= Tim Holland (backgammon) =

American backgammon player (1931–2010)

Tim Holland (March 3, 1931 – March 10, 2010) was a world-champion backgammon player, highly paid teacher of the game, author of four backgammon books and successful gambler who won more major backgammon tournaments than almost anyone in history.

==Early years==
Simeon Harold Holland was born in Rockville Centre, New York, the only child of Simeon and Inez Holland.
He learned to play bridge and golf very young and won a father-son and a mother-son golf tournament when he was seven. He was an outstanding player on his high school golf team, and golf became his preoccupation for the next twenty years. After graduating from South Side High School in 1948, he enrolled at Lehigh University, but transferred to Adelphi University after six months. The following year, he decided that Florida was the best place to play golf, so he transferred to the University of Miami.
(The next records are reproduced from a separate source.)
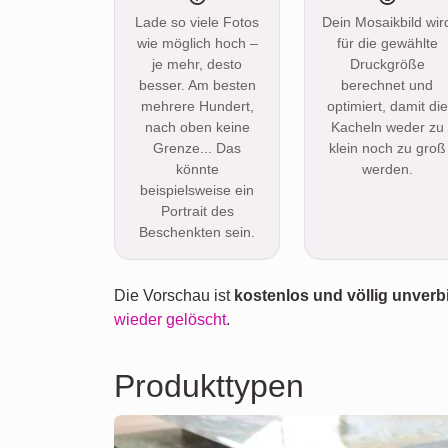
Lade so viele Fotos
Dein Mosaikbild wir
wie möglich hoch –
für die gewählte
je mehr, desto
Druckgröße
besser. Am besten
berechnet und
mehrere Hundert,
optimiert, damit die
nach oben keine
Kacheln weder zu
Grenze... Das
klein noch zu groß
könnte
werden.
beispielsweise ein
Portrait des
Beschenkten sein.
Die Vorschau ist
kostenlos und völlig unverb
wieder gelöscht
.
Produkttypen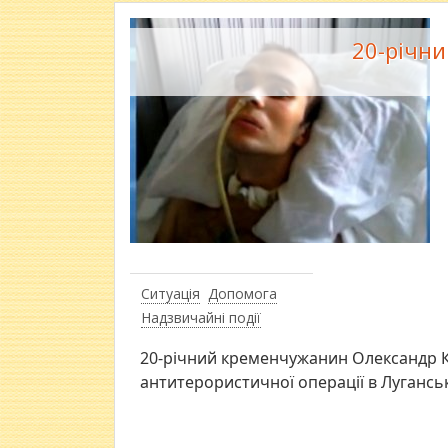
20-річни
Ситуація
Допомога
Надзвичайні події
20-річний кременчужанин Олександр К
антитерористичної операції в Луганські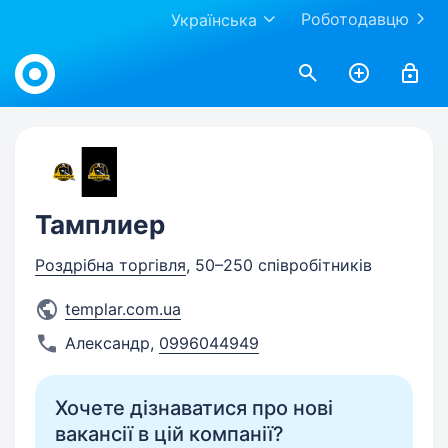
Роботодавцю
Українська
Work.ua
Тамплиер
Роздрібна торгівля
, 50–250 співробітників
templar.com.ua
Александр
,
0996044949
Хочете дізнаватися про нові
вакансії в цій компанії?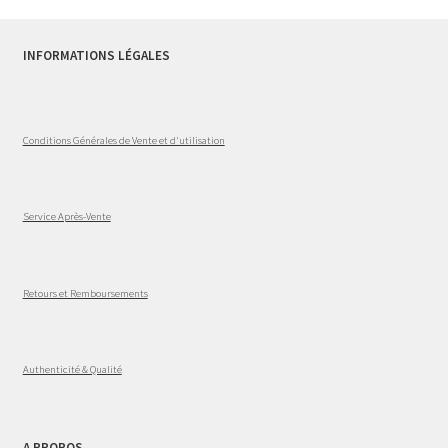
INFORMATIONS LÉGALES
Conditions Générales de Vente et d'utilisation
Service Après-Vente
Retours et Remboursements
Authenticité & Qualité
A PROPOS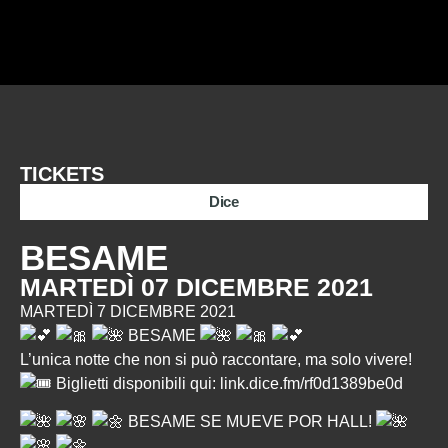
TICKETS
Dice
BESAME
MARTEDÌ 07 DICEMBRE 2021
MARTEDÌ 7 DICEMBRE 2021
BESAME
L’unica notte che non si può raccontare, ma solo vivere!
Biglietti disponibili qui:
link.dice.fm/rf0d1389be0d
BESAME SE MUEVE POR HALL!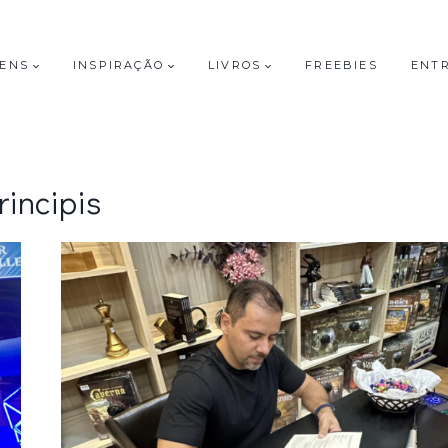
GENS
INSPIRAÇÃO
LIVROS
FREEBIES
ENT
rincipis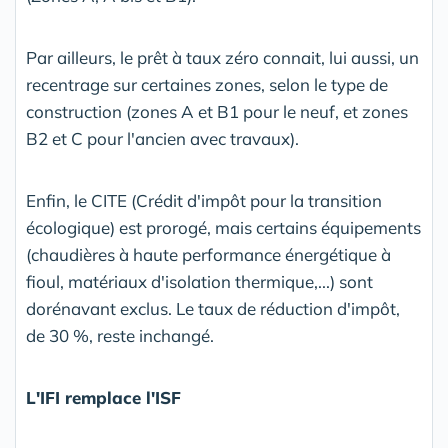
Par ailleurs, le prêt à taux zéro connait, lui aussi, un
recentrage sur certaines zones, selon le type de
construction (zones A et B1 pour le neuf, et zones
B2 et C pour l'ancien avec travaux).
Enfin, le CITE (Crédit d'impôt pour la transition
écologique) est prorogé, mais certains équipements
(chaudières à haute performance énergétique à
fioul, matériaux d'isolation thermique,...) sont
dorénavant exclus. Le taux de réduction d'impôt,
de 30 %, reste inchangé.
L'IFI remplace l'ISF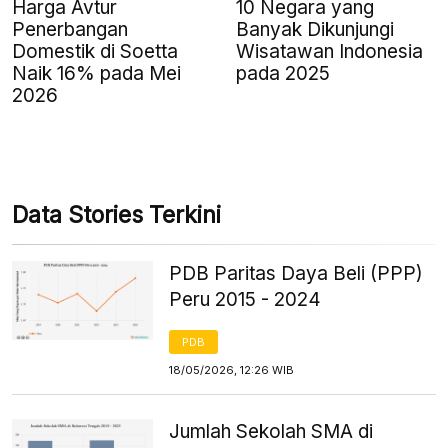
Harga Avtur
10 Negara yang
Penerbangan
Banyak Dikunjungi
Domestik di Soetta
Wisatawan Indonesia
Naik 16% pada Mei
pada 2025
2026
Data Stories Terkini
PDB Paritas Daya Beli (PPP)
Peru 2015 - 2024
PDB
18/05/2026, 12:26 WIB
Jumlah Sekolah SMA di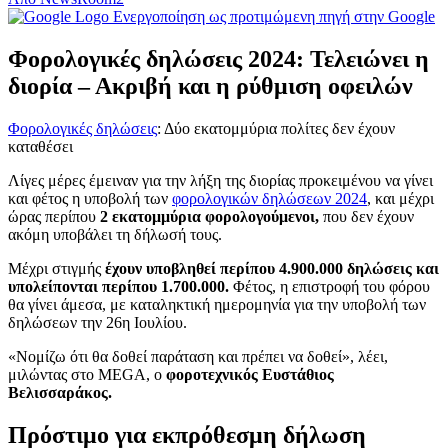
Ενεργοποίηση ως προτιμώμενη πηγή στην Google
Φορολογικές δηλώσεις 2024: Τελειώνει η
διορία – Ακριβή και η ρύθμιση οφειλών
Φορολογικές δηλώσεις
: Δύο εκατομμύρια πολίτες δεν έχουν
καταθέσει
Λίγες μέρες έμειναν για την λήξη της διορίας προκειμένου να γίνει
και φέτος η υποβολή των
φορολογικών δηλώσεων 2024
, και μέχρι
ώρας περίπου
2 εκατομμύρια φορολογούμενοι,
που δεν έχουν
ακόμη υποβάλει τη δήλωσή τους.
Μέχρι στιγμής
έχουν υποβληθεί περίπου 4.900.000 δηλώσεις και
υπολείπονται περίπου 1.700.000.
Φέτος, η επιστροφή του φόρου
θα γίνει άμεσα, με καταληκτική ημερομηνία για την υποβολή των
δηλώσεων την 26η Ιουλίου.
«Νομίζω ότι θα δοθεί παράταση και πρέπει να δοθεί», λέει,
μιλώντας στο MEGA, ο
φοροτεχνικός Ευστάθιος
Βελισσαράκος.
Πρόστιμο για εκπρόθεσμη δήλωση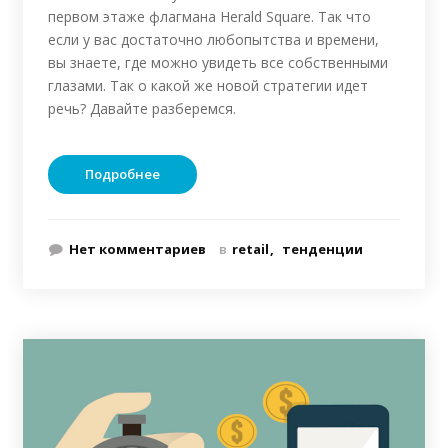
первом этаже флагмана Herald Square. Так что
если у вас достаточно любопытства и времени,
вы знаете, где можно увидеть все собственными
глазами. Так о какой же новой стратегии идет
речь? Давайте разберемся.
Подробнее
Нет комментариев
в
retail
тенденции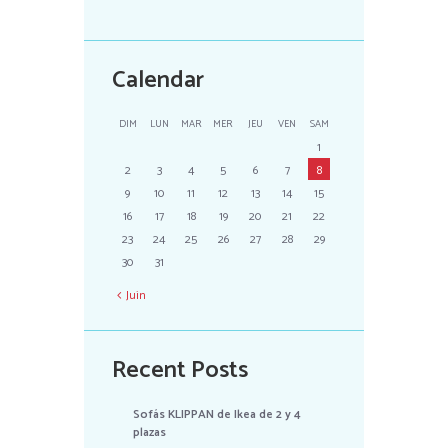
Calendar
DIM
LUN
MAR
MER
JEU
VEN
SAM
1
2
3
4
5
6
7
8
9
10
11
12
13
14
15
16
17
18
19
20
21
22
23
24
25
26
27
28
29
30
31
Juin
Recent Posts
Sofás KLIPPAN de Ikea de 2 y 4
plazas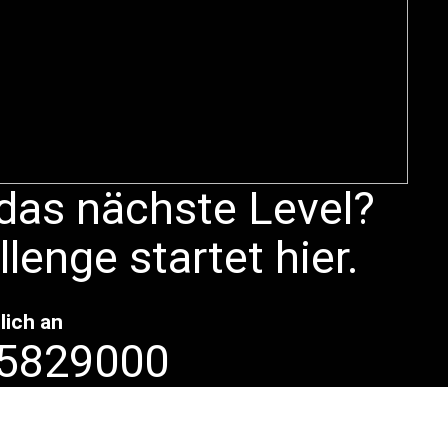
 das nächste Level?
lenge startet hier.
lich an
 5829000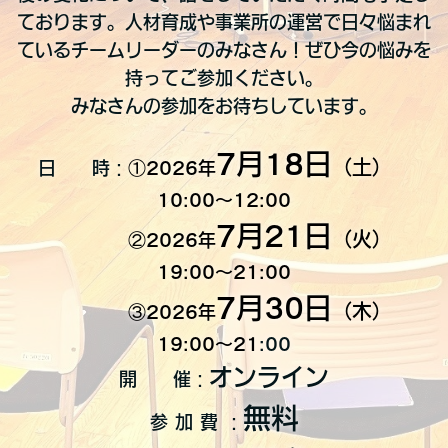
ております。
人材育成や事業所の運営で日々悩まれ
ているチームリーダーのみなさん！ぜひ今の悩みを
持ってご参加ください。
みなさんの参加をお待ちしています。
7月18日
（土）
日 時：
①2026年
10:00〜12:00
7月21日
（火）
②2026年
19:00〜21:00
7月30日
（木）
③2026年
19:00〜21
:00
オンライン
開 催：
無料
参 加 費 ：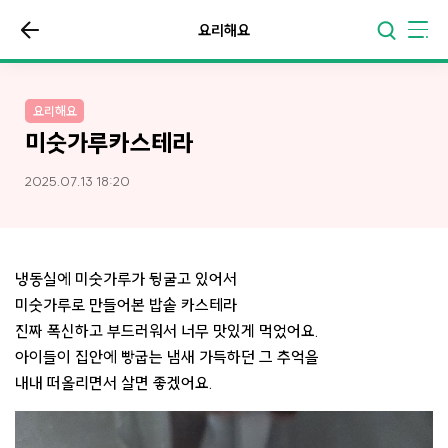
요리해요
요리해요
미숫가루카스테라
2025.07.13 18:20
냉동실에 미숫가루가 뒹굴고 있어서
미숫가루로 만들어본 밥솥 카스테라
진짜 폭신하고 부드러워서 너무 맛있게 먹었어요.
아이들이 집안에 빵굽는 냄새 가득하던 그 추억을
내내 떠올리면서 살면 좋겠어요.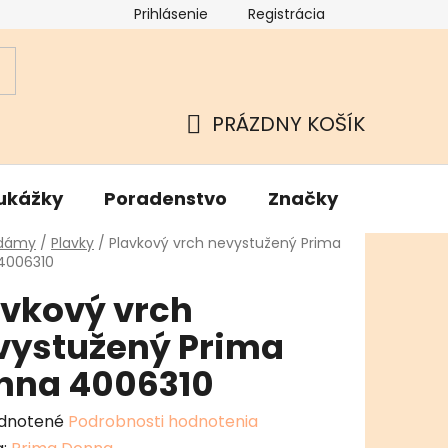
Prihlásenie
Registrácia
ok
Podmienky ochrany osobných údajov
Kamenné Hu
PRÁZDNY KOŠÍK
NÁKUPNÝ
KOŠÍK
ukážky
Poradenstvo
Značky
v
 dámy
/
Plavky
/
Plavkový vrch nevystužený Prima
4006310
avkový vrch
vystužený Prima
nna 4006310
erné
dnotené
Podrobnosti hodnotenia
enie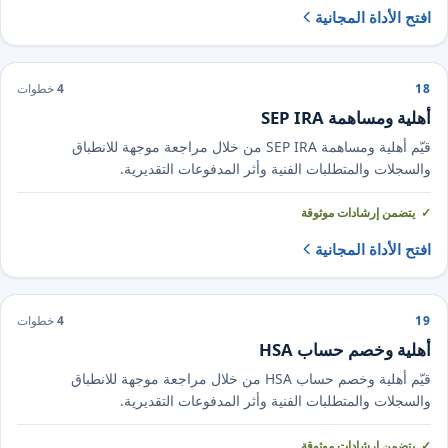
افتح الأداة المجانية
18
4
خطوات
أهلية ومساهمة SEP IRA
قيّم أهلية ومساهمة SEP IRA من خلال مراجعة موجهة للانطباق
والسجلات والمتطلبات الفنية وأثر المدفوعات التقديرية.
يتضمن إرشادات موثوقة
افتح الأداة المجانية
19
4
خطوات
أهلية وخصم حساب HSA
قيّم أهلية وخصم حساب HSA من خلال مراجعة موجهة للانطباق
والسجلات والمتطلبات الفنية وأثر المدفوعات التقديرية.
يتضمن إرشادات موثوقة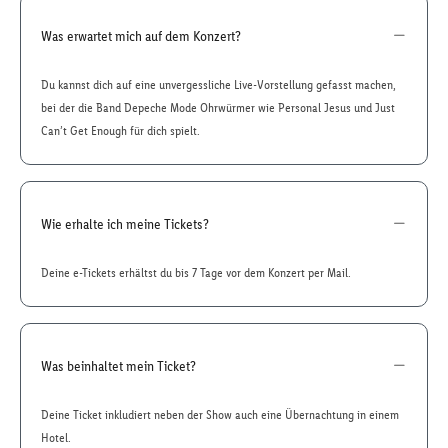
Was erwartet mich auf dem Konzert?
Du kannst dich auf eine unvergessliche Live-Vorstellung gefasst machen,
bei der die Band Depeche Mode Ohrwürmer wie Personal Jesus und Just
Can’t Get Enough für dich spielt.
Wie erhalte ich meine Tickets?
Deine e-Tickets erhältst du bis 7 Tage vor dem Konzert per Mail.
Was beinhaltet mein Ticket?
Deine Ticket inkludiert neben der Show auch eine Übernachtung in einem
Hotel.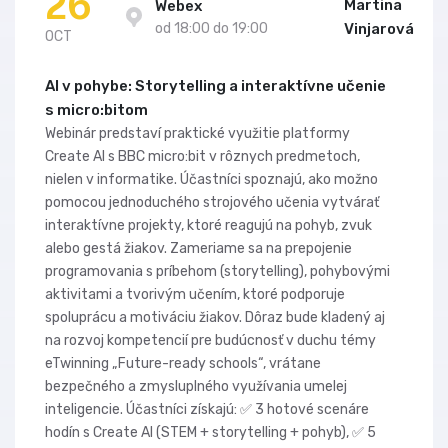
26
Martina
Webex
od 18:00 do 19:00
Vinjarová
OCT
AI v pohybe: Storytelling a interaktívne učenie
s micro:bitom
Webinár predstaví praktické využitie platformy
Create AI s BBC micro:bit v rôznych predmetoch,
nielen v informatike. Účastníci spoznajú, ako možno
pomocou jednoduchého strojového učenia vytvárať
interaktívne projekty, ktoré reagujú na pohyb, zvuk
alebo gestá žiakov. Zameriame sa na prepojenie
programovania s príbehom (storytelling), pohybovými
aktivitami a tvorivým učením, ktoré podporuje
spoluprácu a motiváciu žiakov. Dôraz bude kladený aj
na rozvoj kompetencií pre budúcnosť v duchu témy
eTwinning „Future-ready schools“, vrátane
bezpečného a zmysluplného využívania umelej
inteligencie. Účastníci získajú: ✅ 3 hotové scenáre
hodín s Create AI (STEM + storytelling + pohyb), ✅ 5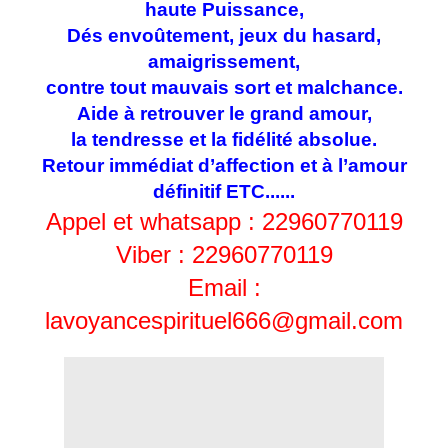
haute Puissance,
Dés envoûtement, jeux du hasard,
amaigrissement,
contre tout mauvais sort et malchance.
Aide à retrouver le grand amour,
la tendresse et la fidélité absolue.
Retour immédiat d’affection et à l’amour
définitif ETC......
Appel et whatsapp : 22960770119
Viber : 22960770119
Email :
lavoyancespirituel666@gmail.com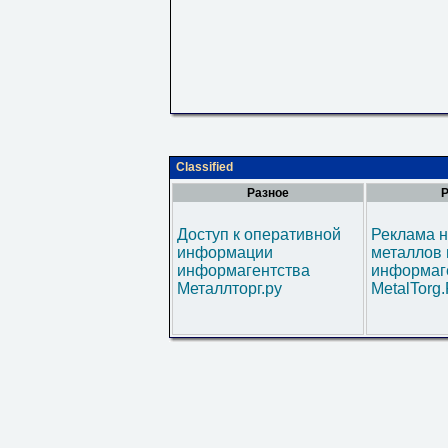
Classified
Разное
Р
Доступ к оперативной
Реклама н
информации
металлов 
информагентства
информаг
Металлторг.ру
MetalTorg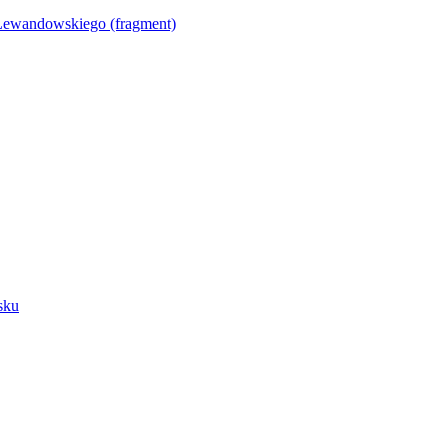
Lewandowskiego (fragment)
sku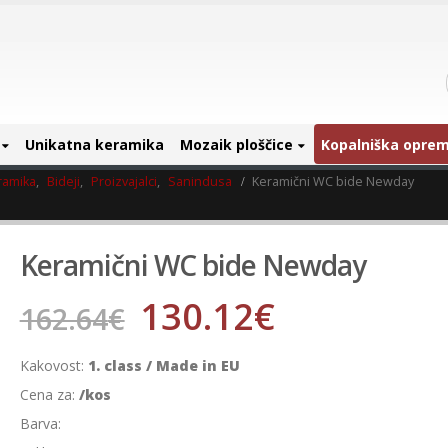
Unikatna keramika
Mozaik ploščice
Kopalniška opre
ramika
,
Bideji
,
Proizvajalci
,
Sanindusa
Keramični WC bide Newday
Keramični WC bide Newday
130.12
€
162.64
€
Kakovost:
1. class / Made in EU
Cena za:
/kos
Barva:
During his college years, he played a lot of golf and won most of his wagers, but still managed to graduate with a degree in business administration in 1952. He studied at the UM Law School for two years, but did not graduate.

In the mid-1950s, Holland considered playing golf professionally, but the prize money at most tournaments was small—typically only $5,000. Most pros were in their late 30s or 40's, and the golf association discouraged gambling, so he abandoned the idea. At the time, the La Gorce Country Club in Miami Beach had over one hundred millionaire members and was, according to Holland, the "gambling capital of golf". For several years, he made his living playing golf for high stakes, but in 1958, he noticed several older members playing a board game in the clubhouse. He asked to play and got hooked on backgammon. It took several years and $30,000 in losses to achieve a mastery of the game, but once he did, Holland was dominant.

==Resurgence of game==
Beginning in the mid-1960s, the popularity of Backgammon surged, in part due to the charisma of Prince Alexis Obolensky, who was known as “The Father of Modern Backgammon”. "Obe", as he was called by friends, co-founded the International Backgammon Association, which published a set of official rules. He also established the World Backgammon Club of Manhattan, devised a backgammon tournament system in 1963, and then organized the first major international Backgammon tournament in March 1964, which attracted royalty, celebrities, and the paparazzi. The game became a huge fad and was played on college campuses, in discothèques, and at country clubs; stockbrokers and bankers began playing at conservative men's clubs. Cigarette, liquor and car companies began to sponsor tournaments and Hugh Hefner held backgammon parties at the Playboy Mansion.

==Player==
Tim Holland was a striking figure at 6 ft 3 in tall and always well-dressed. He was supremely self-confident that his skill would prevail, and when he played, he completely focused on the game. He kept a poker face and did not converse with his opponent but was a chain-smoker.
Tim Holland was club Backgammon champion at the Regency Whist Club before he won the first World Backgammon Championship in 1968 and held the world title until 1973. No championships were held in the years 1970 and 1971. He won the International Championship of Backgammon, played in London, England, in 1966, 1972 and 1973. During the early 1970s, Holland averaged $60,000 (~$400,000 in 2020 money) per year in prize money from backgammon tournaments, not including his personal wagering.

==Writer==
Following his championships, he was much in demand to teach game strategy. He wrote his first book, Beginning Backgammon, in 1973. Holland followed it up with a volume for intermediate players, titled Better Backgammon, in 1974, and his final volume was 1977's Backgammon for People who Hate to Lose, which addresses the psychological aspects of the game. He also created a teaching aid for the game, Autobackgammon.

==Clubs==
The Park 65 Backgammon Club opened in 1978 with Tim Holland as president. Park 65, as well as most other backgammon clubs, closed or shifted to card games towards the end of the twentieth century as backgammon’s popularity again faded. Tim Holland returned to the game of bridge which he learned as a child, and played professionally until his death.

==Personal life==
Tim Holland was divorced four or five times, according to his daughter. Models Joanna Ulrich and Simone Terweij were two of his former spouses. He fathered two children: his son, Joe, predeceased him; his daughter, Vanessa, is the mother of one granddaughter, Stephanie. Holland's last marriage was to Nancy Zorn in 1982, and they were still married at the time of his death 28 years later.

==Death==
Tim Holland died on March 10, 2010, of emphysema at his home in West Palm Beach, Florida.